◆ Work item: Restate the data below word for word, omitting pictures.

◆ Recorded information:
______

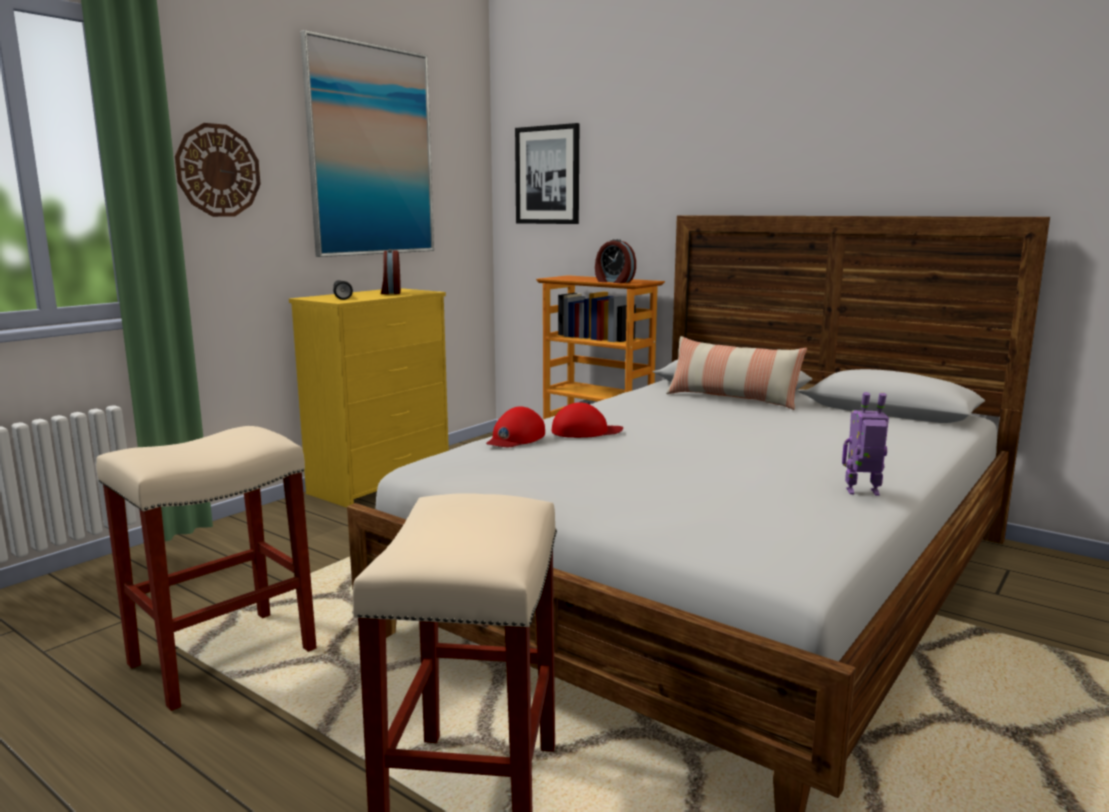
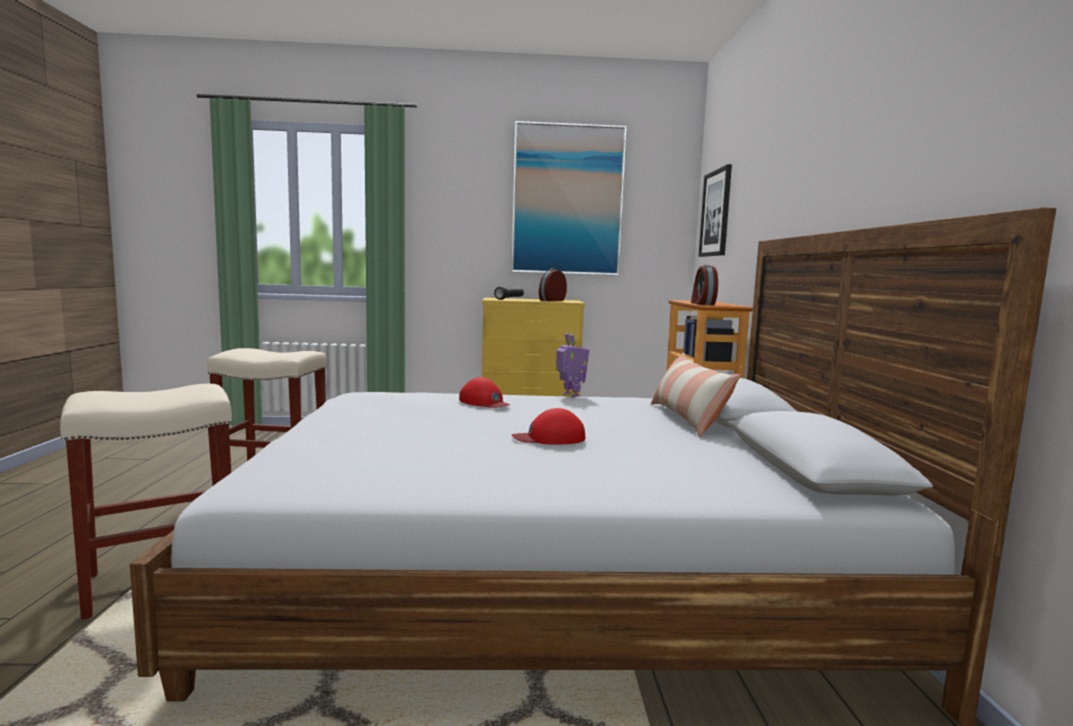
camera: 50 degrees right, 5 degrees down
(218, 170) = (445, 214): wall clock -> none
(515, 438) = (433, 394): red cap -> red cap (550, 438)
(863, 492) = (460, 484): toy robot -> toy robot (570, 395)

______

◆ Reply:
camera: 50 degrees right, 5 degrees down
(218, 170) = (445, 214): wall clock -> none
(515, 438) = (433, 394): red cap -> red cap (550, 438)
(863, 492) = (460, 484): toy robot -> toy robot (570, 395)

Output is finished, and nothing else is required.